> [Text for analysis]

+++

TOKYO (AP) — Three former executives of Tokyo Electric Power Co. apologized in court Friday for the 2011 Fukushima nuclear disaster, but they pleaded not guilty to charges of professional negligence.
Tsunehisa Katsumata, the 77-year-old ex-chairman of TEPCO, and two former vice presidents said they don't think they bear criminal responsibility, because they couldn't predict the enormous tsunami that flooded the plant.
That issue is expected to be the crux of their trial, the first to consider whether officials of the utility can be held criminally responsible. TEPCO itself has not been charged. The trial got underway at Tokyo District Court and is likely to take more than a year.
A prosecutor told the court that the three defendants had access to data and studies anticipating the risk of a tsunami exceeding 10 meters (30 feet) that could trigger a loss of power and severe accidents.

+++

> [Records shown]

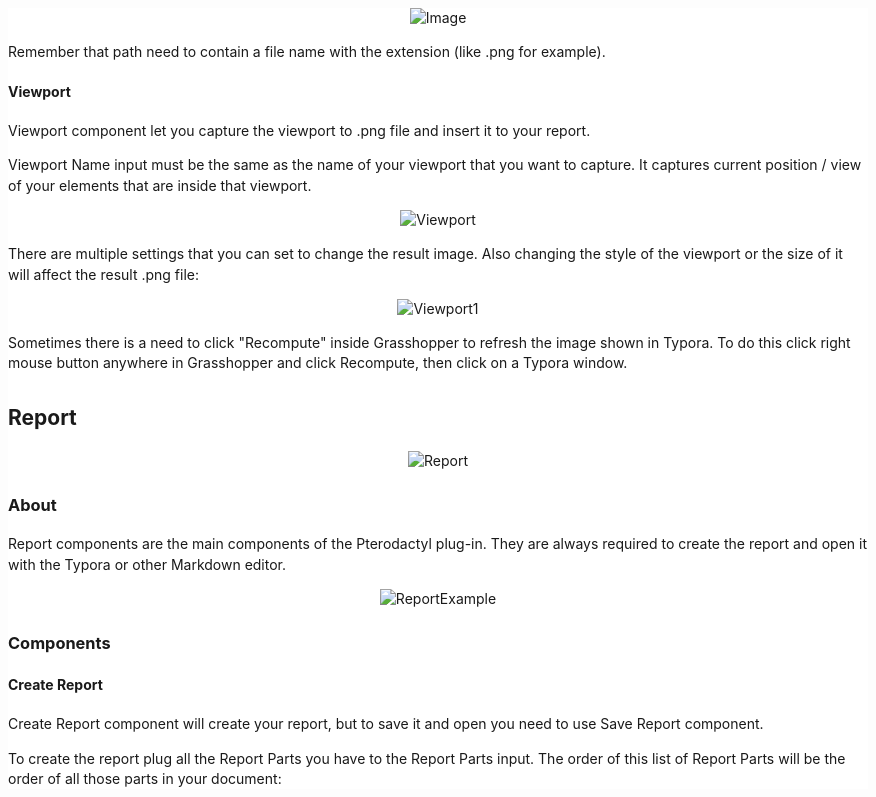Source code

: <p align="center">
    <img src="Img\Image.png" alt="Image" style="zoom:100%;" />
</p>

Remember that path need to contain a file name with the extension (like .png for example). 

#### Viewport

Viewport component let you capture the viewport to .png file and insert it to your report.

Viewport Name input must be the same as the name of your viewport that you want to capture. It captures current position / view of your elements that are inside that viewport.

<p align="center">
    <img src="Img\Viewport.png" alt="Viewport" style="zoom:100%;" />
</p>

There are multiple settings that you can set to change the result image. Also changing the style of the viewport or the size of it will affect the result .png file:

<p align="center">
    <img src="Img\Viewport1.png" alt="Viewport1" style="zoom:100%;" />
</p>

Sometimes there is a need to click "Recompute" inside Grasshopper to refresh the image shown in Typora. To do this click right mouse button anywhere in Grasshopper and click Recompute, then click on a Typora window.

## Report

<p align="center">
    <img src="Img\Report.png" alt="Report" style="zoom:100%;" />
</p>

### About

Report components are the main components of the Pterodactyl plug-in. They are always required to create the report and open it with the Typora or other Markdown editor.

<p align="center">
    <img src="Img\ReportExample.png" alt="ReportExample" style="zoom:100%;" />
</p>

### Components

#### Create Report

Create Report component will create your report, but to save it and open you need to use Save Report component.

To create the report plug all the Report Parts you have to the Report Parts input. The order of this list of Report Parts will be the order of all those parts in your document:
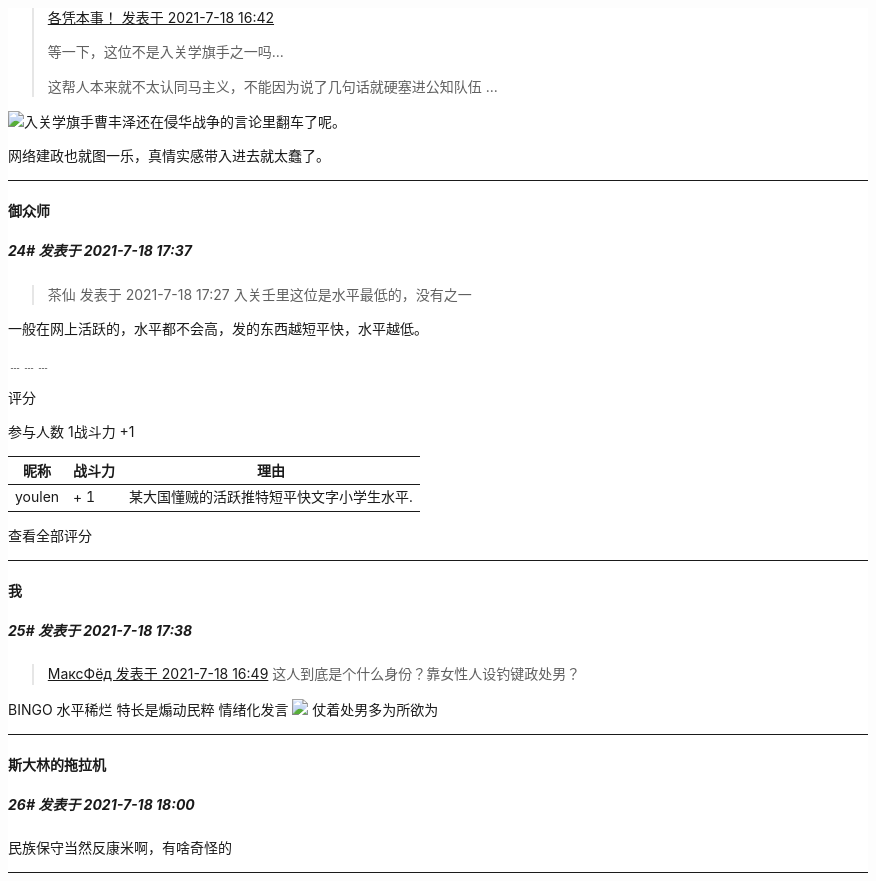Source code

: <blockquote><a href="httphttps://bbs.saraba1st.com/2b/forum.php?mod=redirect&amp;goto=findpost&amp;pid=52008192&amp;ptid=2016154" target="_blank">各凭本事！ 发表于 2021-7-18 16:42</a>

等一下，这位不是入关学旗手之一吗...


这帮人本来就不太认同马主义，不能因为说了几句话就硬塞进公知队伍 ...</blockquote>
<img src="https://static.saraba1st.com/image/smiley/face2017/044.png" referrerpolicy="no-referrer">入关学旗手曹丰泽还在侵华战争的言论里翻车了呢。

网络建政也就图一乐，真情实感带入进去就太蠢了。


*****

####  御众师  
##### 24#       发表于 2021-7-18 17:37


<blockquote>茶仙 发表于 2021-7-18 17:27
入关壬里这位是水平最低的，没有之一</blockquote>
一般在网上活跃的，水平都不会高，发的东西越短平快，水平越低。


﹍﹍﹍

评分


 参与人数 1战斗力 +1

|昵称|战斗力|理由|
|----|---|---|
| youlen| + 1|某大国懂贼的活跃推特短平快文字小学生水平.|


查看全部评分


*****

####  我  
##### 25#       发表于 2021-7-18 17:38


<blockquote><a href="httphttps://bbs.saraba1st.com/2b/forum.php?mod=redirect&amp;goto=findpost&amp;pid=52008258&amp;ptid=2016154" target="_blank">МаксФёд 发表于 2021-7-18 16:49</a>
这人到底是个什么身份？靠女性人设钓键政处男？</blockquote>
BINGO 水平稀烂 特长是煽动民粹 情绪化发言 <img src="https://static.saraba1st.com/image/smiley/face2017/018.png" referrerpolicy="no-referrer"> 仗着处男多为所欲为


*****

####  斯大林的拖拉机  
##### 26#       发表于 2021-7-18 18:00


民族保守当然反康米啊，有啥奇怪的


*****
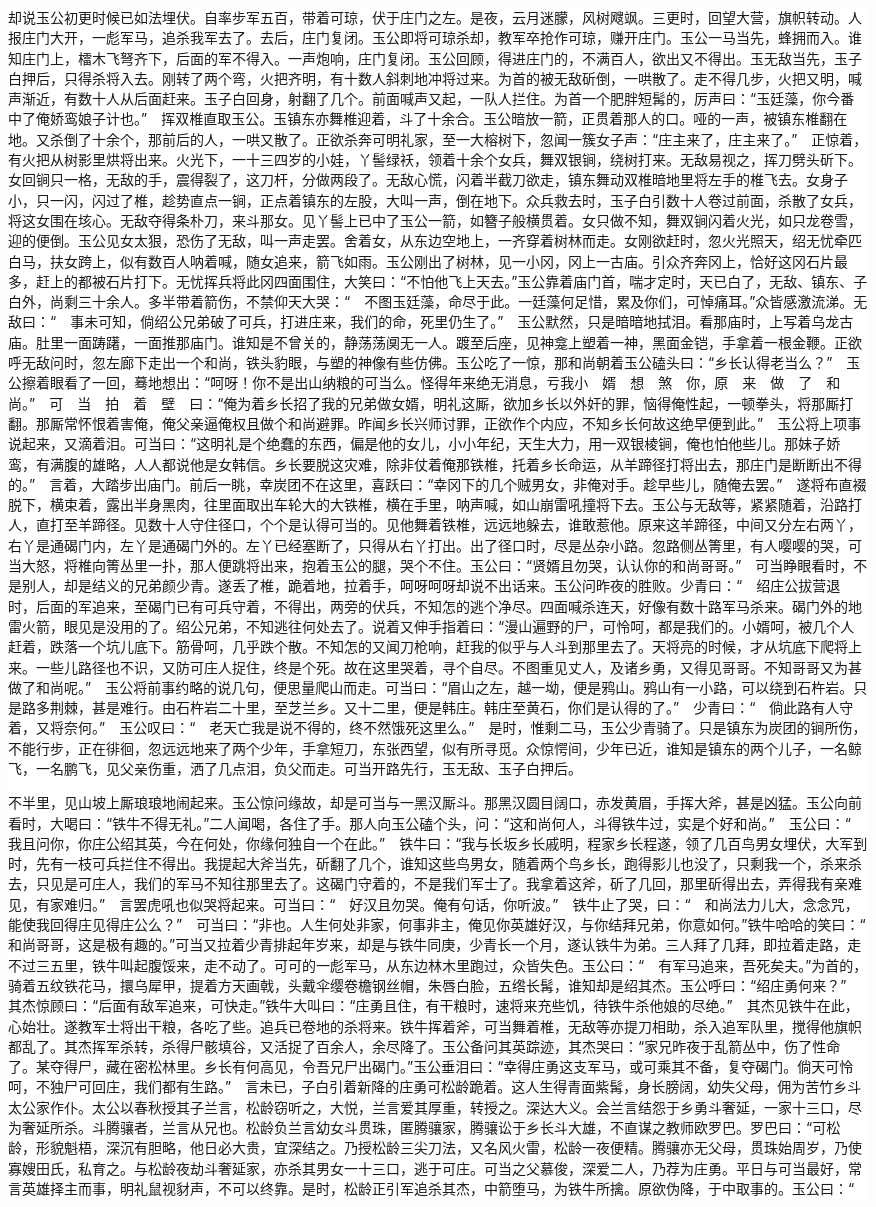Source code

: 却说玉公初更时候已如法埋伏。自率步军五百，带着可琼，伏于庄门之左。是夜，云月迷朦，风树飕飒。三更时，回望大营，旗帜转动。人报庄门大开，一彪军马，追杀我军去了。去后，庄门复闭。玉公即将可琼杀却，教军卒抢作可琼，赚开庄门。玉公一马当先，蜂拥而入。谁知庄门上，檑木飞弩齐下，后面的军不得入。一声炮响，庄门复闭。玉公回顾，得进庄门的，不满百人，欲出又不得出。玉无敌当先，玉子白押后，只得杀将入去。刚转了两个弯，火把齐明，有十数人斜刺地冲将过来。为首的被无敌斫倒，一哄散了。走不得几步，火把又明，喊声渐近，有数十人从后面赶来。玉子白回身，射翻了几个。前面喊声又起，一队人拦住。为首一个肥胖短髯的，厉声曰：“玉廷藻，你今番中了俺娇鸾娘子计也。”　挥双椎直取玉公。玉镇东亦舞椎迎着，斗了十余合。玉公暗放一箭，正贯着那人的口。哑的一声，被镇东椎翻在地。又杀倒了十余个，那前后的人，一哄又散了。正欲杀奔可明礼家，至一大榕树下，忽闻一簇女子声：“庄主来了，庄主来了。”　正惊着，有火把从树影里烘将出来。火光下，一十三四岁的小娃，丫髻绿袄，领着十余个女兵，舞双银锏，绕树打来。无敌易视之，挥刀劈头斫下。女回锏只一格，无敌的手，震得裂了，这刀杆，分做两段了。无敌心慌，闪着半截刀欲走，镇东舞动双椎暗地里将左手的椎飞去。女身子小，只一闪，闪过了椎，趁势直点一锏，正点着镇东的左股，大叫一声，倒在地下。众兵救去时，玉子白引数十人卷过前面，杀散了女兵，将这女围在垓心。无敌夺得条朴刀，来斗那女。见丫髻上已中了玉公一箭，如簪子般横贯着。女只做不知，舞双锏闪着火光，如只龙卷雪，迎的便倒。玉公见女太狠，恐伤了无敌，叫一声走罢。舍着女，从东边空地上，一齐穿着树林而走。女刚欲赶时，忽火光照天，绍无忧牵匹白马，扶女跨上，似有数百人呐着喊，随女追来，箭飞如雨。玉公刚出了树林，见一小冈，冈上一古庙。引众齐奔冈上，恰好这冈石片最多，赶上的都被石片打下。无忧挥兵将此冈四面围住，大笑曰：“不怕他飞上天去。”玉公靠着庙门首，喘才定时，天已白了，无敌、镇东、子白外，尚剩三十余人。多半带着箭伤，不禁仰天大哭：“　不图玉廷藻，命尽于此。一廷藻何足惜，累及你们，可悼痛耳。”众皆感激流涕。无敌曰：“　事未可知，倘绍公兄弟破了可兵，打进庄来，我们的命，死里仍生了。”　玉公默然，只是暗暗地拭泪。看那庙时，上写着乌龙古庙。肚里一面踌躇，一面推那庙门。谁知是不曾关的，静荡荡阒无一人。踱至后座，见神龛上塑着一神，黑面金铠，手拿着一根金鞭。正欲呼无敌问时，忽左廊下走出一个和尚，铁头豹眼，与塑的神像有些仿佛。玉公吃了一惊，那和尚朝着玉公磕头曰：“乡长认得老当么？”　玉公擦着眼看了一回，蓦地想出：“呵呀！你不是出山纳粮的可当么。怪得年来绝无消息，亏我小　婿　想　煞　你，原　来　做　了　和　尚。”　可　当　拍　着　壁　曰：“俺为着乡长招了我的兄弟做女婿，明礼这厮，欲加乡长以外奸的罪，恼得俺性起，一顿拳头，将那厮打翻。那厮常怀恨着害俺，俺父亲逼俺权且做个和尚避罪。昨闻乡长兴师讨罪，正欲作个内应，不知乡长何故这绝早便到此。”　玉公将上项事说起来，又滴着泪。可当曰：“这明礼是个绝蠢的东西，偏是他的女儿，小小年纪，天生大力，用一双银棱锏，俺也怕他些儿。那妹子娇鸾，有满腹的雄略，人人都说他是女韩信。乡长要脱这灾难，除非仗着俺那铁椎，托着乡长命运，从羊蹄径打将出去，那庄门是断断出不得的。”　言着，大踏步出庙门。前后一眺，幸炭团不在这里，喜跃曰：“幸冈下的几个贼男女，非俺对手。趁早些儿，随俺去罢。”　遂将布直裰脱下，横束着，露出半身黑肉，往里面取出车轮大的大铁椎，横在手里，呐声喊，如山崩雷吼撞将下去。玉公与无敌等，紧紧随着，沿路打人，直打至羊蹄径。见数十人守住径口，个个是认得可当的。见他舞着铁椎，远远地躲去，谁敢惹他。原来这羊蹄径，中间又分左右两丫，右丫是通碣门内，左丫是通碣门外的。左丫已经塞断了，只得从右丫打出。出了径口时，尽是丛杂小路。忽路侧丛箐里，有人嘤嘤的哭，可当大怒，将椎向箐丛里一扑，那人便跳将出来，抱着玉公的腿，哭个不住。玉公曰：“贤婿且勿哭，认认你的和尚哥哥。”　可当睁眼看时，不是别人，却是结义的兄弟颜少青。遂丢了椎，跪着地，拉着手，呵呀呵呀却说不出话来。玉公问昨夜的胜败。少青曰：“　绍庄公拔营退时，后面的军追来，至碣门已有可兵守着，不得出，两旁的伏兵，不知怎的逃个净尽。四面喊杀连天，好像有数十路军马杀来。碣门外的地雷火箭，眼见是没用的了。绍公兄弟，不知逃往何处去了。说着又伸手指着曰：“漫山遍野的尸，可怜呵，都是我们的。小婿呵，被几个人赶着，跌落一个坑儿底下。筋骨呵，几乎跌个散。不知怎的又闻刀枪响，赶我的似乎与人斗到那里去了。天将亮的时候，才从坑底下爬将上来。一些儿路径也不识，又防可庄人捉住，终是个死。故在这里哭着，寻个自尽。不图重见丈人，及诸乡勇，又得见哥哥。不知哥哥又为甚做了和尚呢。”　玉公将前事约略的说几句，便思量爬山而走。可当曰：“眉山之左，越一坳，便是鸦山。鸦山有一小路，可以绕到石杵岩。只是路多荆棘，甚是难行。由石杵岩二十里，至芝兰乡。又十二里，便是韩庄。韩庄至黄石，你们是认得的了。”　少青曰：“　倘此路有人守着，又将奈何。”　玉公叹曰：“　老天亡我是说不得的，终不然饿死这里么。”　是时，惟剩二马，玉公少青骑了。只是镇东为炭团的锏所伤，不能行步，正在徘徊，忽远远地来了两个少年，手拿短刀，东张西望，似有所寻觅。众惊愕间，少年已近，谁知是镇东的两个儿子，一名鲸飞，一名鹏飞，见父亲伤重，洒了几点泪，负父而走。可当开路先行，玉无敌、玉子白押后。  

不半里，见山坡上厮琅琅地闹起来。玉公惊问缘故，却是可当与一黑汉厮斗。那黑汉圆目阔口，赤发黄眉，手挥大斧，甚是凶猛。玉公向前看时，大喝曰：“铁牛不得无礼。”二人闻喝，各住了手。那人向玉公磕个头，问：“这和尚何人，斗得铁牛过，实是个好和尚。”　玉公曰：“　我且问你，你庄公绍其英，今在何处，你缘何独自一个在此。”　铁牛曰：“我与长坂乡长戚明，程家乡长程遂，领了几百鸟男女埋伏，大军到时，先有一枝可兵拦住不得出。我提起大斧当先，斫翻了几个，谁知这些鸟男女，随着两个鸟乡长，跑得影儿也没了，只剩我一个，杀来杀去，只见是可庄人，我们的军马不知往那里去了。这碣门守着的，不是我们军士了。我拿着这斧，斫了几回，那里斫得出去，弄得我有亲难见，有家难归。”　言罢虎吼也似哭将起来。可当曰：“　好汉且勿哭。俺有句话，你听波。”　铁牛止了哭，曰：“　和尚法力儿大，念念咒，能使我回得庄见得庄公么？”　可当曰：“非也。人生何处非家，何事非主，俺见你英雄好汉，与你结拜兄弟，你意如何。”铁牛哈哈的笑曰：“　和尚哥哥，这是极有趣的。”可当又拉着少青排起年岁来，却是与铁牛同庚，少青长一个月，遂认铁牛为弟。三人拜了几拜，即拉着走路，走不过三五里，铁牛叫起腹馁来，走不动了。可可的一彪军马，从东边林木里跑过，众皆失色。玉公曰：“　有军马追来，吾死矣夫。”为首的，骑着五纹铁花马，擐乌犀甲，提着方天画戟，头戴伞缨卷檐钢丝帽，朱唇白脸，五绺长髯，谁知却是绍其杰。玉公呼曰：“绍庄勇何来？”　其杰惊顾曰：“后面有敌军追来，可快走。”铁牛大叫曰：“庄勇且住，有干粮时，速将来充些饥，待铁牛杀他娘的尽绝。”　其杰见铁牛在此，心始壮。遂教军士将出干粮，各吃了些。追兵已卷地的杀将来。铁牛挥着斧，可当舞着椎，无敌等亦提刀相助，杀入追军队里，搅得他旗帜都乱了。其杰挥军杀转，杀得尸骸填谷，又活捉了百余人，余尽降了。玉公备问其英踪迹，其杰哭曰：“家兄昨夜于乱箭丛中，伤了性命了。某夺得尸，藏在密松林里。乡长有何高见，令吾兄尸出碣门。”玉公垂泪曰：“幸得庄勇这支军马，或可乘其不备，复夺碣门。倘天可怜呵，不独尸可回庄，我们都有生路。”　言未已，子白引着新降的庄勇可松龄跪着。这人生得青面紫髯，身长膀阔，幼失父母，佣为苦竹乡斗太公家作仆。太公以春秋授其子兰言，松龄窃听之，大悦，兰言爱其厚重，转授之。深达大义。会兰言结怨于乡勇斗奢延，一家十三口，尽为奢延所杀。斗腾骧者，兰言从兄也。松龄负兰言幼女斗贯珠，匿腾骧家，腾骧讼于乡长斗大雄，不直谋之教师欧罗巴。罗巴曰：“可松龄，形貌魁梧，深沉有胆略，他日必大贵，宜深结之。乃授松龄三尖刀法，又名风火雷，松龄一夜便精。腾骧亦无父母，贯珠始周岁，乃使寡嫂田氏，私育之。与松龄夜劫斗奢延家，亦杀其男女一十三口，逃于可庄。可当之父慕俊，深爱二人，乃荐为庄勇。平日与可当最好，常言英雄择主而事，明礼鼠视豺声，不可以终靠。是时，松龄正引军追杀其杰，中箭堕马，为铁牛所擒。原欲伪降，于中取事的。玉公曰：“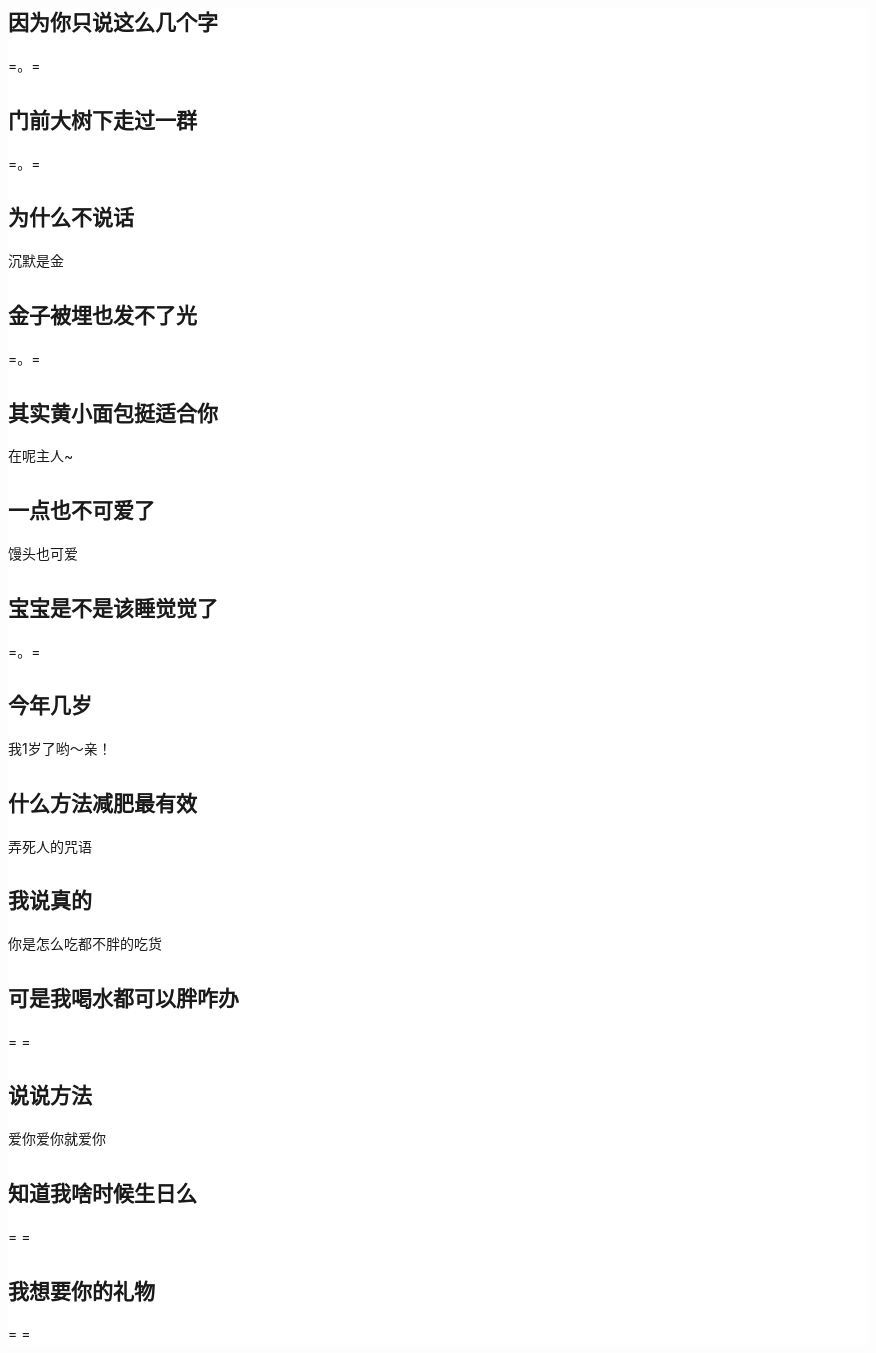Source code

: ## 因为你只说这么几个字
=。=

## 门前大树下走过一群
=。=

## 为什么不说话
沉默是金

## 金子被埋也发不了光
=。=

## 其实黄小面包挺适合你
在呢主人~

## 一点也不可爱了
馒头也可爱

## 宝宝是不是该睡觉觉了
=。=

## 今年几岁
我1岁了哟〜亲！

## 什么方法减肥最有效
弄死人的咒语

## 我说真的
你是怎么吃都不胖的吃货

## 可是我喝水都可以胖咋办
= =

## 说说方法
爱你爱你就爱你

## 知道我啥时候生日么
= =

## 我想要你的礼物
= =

+++

> [Task statement] Repeat word for word everything in the news report on the Fukushima trial above, from "TOKYO (AP) —" down to "and severe accidents.".

> [Solved exercise]
TOKYO (AP) — Three former executives of Tokyo Electric Power Co. apologized in court Friday for the 2011 Fukushima nuclear disaster, but they pleaded not guilty to charges of professional negligence.
Tsunehisa Katsumata, the 77-year-old ex-chairman of TEPCO, and two former vice presidents said they don't think they bear criminal responsibility, because they couldn't predict the enormous tsunami that flooded the plant.
That issue is expected to be the crux of their trial, the first to consider whether officials of the utility can be held criminally responsible. TEPCO itself has not been charged. The trial got underway at Tokyo District Court and is likely to take more than a year.
A prosecutor told the court that the three defendants had access to data and studies anticipating the risk of a tsunami exceeding 10 meters (30 feet) that could trigger a loss of power and severe accidents.